Eserin müellifi Hilmî Efendi, uzun süre Vardar Yenicesi’nde yaşamış, 1200 (1785-86) yılında Hicâz’da vefat etmiş, 18. yüzyıl müelliflerinden kırâat mütehassısı bir şahıstır. Osmanlı Müellifleri isimli eserde onun Manzûm Tecvîd (Zafer) ve Manzûm Şurût-ı salât (Nazm-ı nefîs) adlı eserlerinin bulunduğu, bu iki eserin bir arada basıldığı, Gazi Evrenos Bey’in (öl. 820/1417) torunlarının mezar taşlarında güzel tarihlerinin görüldüğü ve Arapça bir hatim duası yazdığı da belirtilmektedir. Bunlar dışında Hilmî Efendi’nin şahsiyeti, eğitim hayatı, ilmî seviyesi gibi yönleri hakkında bilgiye ise ulaşılamamıştır.
Hilmî Efendi’nin eserlerinden biri, 1190/1776-77 yılında yazdığı, şurût-ı salât türündeki Nazm-ı nefîs’tir. Müellif, nazım şekli olarak mesnevîyi tercih ettiği 125 beyitlik eserinde fâʻilâtün fâʻilâtün fâʻilâtün fâʻilün veznini kullanmıştır. Eser, 9 beyitlik mukaddime, 24 bâblık ana konuların işlendiği bölüm, 3 bâblık tetimme ve bir hatimeden oluşmaktadır.
Hilmî Efendi’nin bir diğer eseri, bazı dostlarının isteği üzerine kaleme aldığını belirttiği, çalışmanın da ana konusunu oluşturan manzûm tecvîd türündeki Zafer’dir. Çalışmada transkribe edilmiş metnine de yer verilen bu eserin yazım tarihine dair herhangi bir kayıt bulunmamaktadır. Fakat müellifin yaşadığı dönem ve diğer eseri Nazm-ı nefîs’in telif tarihi olan 1190/1776-77 yılı dikkate alındığında Zafer’in 18. yüzyılın ikinci yarısından sonra yazıldığı tahmin edilmektedir. Müellif bu eserini manzûm kaleme almasının sebebini de yine manzûm bir metni ezberlemenin nesre nazaran daha kolay olduğu realitesine dayandırmaktadır.

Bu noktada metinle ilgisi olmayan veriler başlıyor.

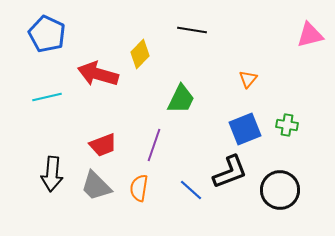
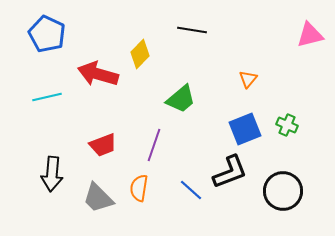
green trapezoid: rotated 24 degrees clockwise
green cross: rotated 15 degrees clockwise
gray trapezoid: moved 2 px right, 12 px down
black circle: moved 3 px right, 1 px down
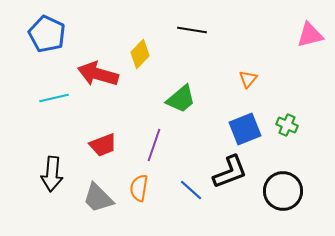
cyan line: moved 7 px right, 1 px down
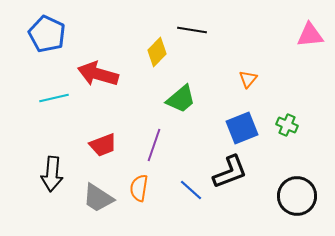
pink triangle: rotated 8 degrees clockwise
yellow diamond: moved 17 px right, 2 px up
blue square: moved 3 px left, 1 px up
black circle: moved 14 px right, 5 px down
gray trapezoid: rotated 12 degrees counterclockwise
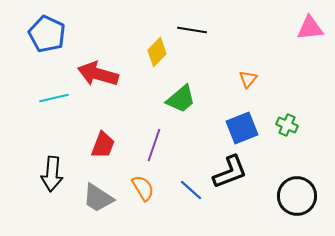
pink triangle: moved 7 px up
red trapezoid: rotated 48 degrees counterclockwise
orange semicircle: moved 4 px right; rotated 140 degrees clockwise
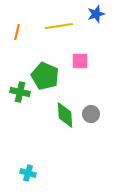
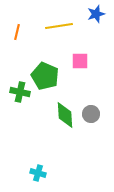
cyan cross: moved 10 px right
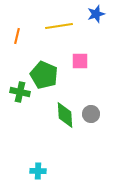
orange line: moved 4 px down
green pentagon: moved 1 px left, 1 px up
cyan cross: moved 2 px up; rotated 14 degrees counterclockwise
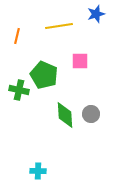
green cross: moved 1 px left, 2 px up
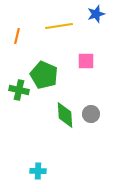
pink square: moved 6 px right
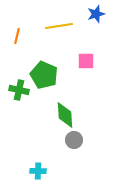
gray circle: moved 17 px left, 26 px down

Araştırmalar sonucu Zafer’in herhangi bir mahtût nüshası tespit edilememiştir. Dolayısıyla çalışmada transkribe edilecek metin için eserin en eski tarihli ve harekeli matbu nüshası (İstanbul: Dâru’t-tıbâʻati’l-âmire, 1265) esas alınmıştır. Eser, bu nüshada Tecvîd-i Manzûm şeklinde yanlış isimlendirilmiştir. Ayrıca başlıklarda ya da metin içinde hatalı imlaların olduğu görülerek bu gibi yerler tashih edilmeye çalışılmıştır.
71 beyitlik eser, bir mukaddime ve 25 ana başlıktan oluşmaktadır. Mesnevî nazım şekliyle yazılan Zafer’de kafiye olarak tam ve zengin kafiyenin yanı sıra az da olsa yarım kafiyenin kullanıldığı görülmektedir. Birkaç yerde de kafiyenin yanı sıra ek ya da kelime ile kurulan redife yer verilmiştir. Açık, merak uyandırıcı, dikkat çekici, vurgulayıcı ve nakilci bir dil ve anlatımın kullanıldığı eserin vezninde ise “Tertîb-i Secâvend-i Hurûf” (fâʻilâtün fâʻilâtün fâʻilün) başlığı hariç fâʻilâtün fâʻilâtün fâʻilâtün fâʻilün kalıbı tercih edilmiştir.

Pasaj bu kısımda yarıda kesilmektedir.